The pre-purified samples (details are given in the experimental section) were subjected to centrifugal precipitation chromatography. The separation conditions were used as described in the previous paragraph. Figure 4 shows the activity plot of data obtained from tea samples harvested in spring. The enzymatic activity was screened using β-carotene, one of the major carotenoids in tea, as substrate [11, 8]. The highest activity could be determined in fraction 3. The dashed line (Figure 4) shows the calculated acetone concentration inside the sample channel. Active fractions elute at acetone concentrations lower than 90% calculated solvent concentration, which is in accordance to the results shown in Figure 2b, where the highest enzymatic activity could be detected using 80% acetone for protein precipitation.
Shortly after the introduction of centrifugal precipitation chromatography a systematic study about the shear stress and the precipitation effects was carried out. The recovery of α-chymotrypsin was 89% using ammonium sulfate as precipitation agent . Based on this study and the knowledge that liquid-liquid chromatographic techniques are suitable for the isolation of a wide range of bioactive compounds [summarized by 14, 15, and 16] we expected that the activity of our target enzyme could be preserved. In the present study we obtained relative activities of more than 60% (Figure 4, fraction 3). Purification of the same crude enzyme extract by matrix-free isolelectric focusing or size exclusion chromatography yielded in lower relative activities. Therefore, we could confirm that centrifugal precipitation chromatography is suitable for the isolation of active plant enzymes. Furthermore CPC could be a powerful tool for the isolation of recombinant enzymes. In many studies recombinant enzymes are not isolated from their host cells because the decrease in enzymatic activity and sometimes low yields. For functional characterization the genes encoding enzyme information are heterologously co-expressed with genes encoding substrate information also throughout many studies for the functional characterization of carotenoid oxygenases [17, 18, 19, 20, 21, and 22].

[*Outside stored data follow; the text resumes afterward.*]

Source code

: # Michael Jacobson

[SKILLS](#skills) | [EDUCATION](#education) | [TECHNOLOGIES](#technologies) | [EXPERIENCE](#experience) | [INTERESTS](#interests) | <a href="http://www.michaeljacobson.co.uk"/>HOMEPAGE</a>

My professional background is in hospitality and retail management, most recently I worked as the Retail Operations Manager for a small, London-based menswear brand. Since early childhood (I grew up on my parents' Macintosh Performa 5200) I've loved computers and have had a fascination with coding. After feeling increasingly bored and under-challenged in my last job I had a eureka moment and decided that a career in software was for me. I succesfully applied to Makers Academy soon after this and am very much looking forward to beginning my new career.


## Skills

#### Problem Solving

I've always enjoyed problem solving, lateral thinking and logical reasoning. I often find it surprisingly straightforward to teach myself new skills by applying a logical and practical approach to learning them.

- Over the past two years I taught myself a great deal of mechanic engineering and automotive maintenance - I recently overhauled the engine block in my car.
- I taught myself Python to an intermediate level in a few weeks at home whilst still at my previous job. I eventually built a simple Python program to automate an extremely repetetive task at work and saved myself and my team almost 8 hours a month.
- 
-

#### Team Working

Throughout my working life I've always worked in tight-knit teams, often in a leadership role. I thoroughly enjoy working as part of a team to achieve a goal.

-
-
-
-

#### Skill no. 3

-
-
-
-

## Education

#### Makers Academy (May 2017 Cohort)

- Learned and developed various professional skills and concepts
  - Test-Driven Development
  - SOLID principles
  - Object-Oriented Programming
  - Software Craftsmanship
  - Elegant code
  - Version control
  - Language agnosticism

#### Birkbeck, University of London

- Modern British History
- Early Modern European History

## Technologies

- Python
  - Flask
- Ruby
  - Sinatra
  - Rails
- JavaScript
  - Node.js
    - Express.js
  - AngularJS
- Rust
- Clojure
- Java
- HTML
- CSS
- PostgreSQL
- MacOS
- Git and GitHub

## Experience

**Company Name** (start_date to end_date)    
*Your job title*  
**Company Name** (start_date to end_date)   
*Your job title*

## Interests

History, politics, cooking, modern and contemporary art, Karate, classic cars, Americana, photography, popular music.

After we demonstrated that enzymatic activity can be preserved we were also interested in the purities of the obtained fractions. Based on the results of the critical solvent concentration and the function of enzymatic activity in relation to the acetone concentration (Figure 2a and 2b) high purity of the early active CPC fractions (Figure 5) could be expected. The SDS-PAGE analysis of selected CPC fractions confirmed our expectations. The molecular size of the major protein of approximately 69 kDa in fraction 3 confirmed the previous results, where we could show that enzymes of the same molecular size (66 kDa) are responsible for specific carotenoid cleavage in tea leaves . The difference of 3 kDa can be easily explained with the limited accuracy of the mass determination by SDS-PAGE. The activity detected in later fractions is most likely related to the 48 kDa protein .
Our presented results show that CPC is an excellent tool for the isolation of active plant enzymes from crude extracts. We could demonstrate that the isolation of enzymes under optimized separation conditions leads to active enzymes of high purity.
We gratefully thank the National Institute of Vegetable and Tea Science, Kanaya, Shizuoka Prefecture Japan, for the tea. This work was supported by the German Academic exchange service (D/06/42811).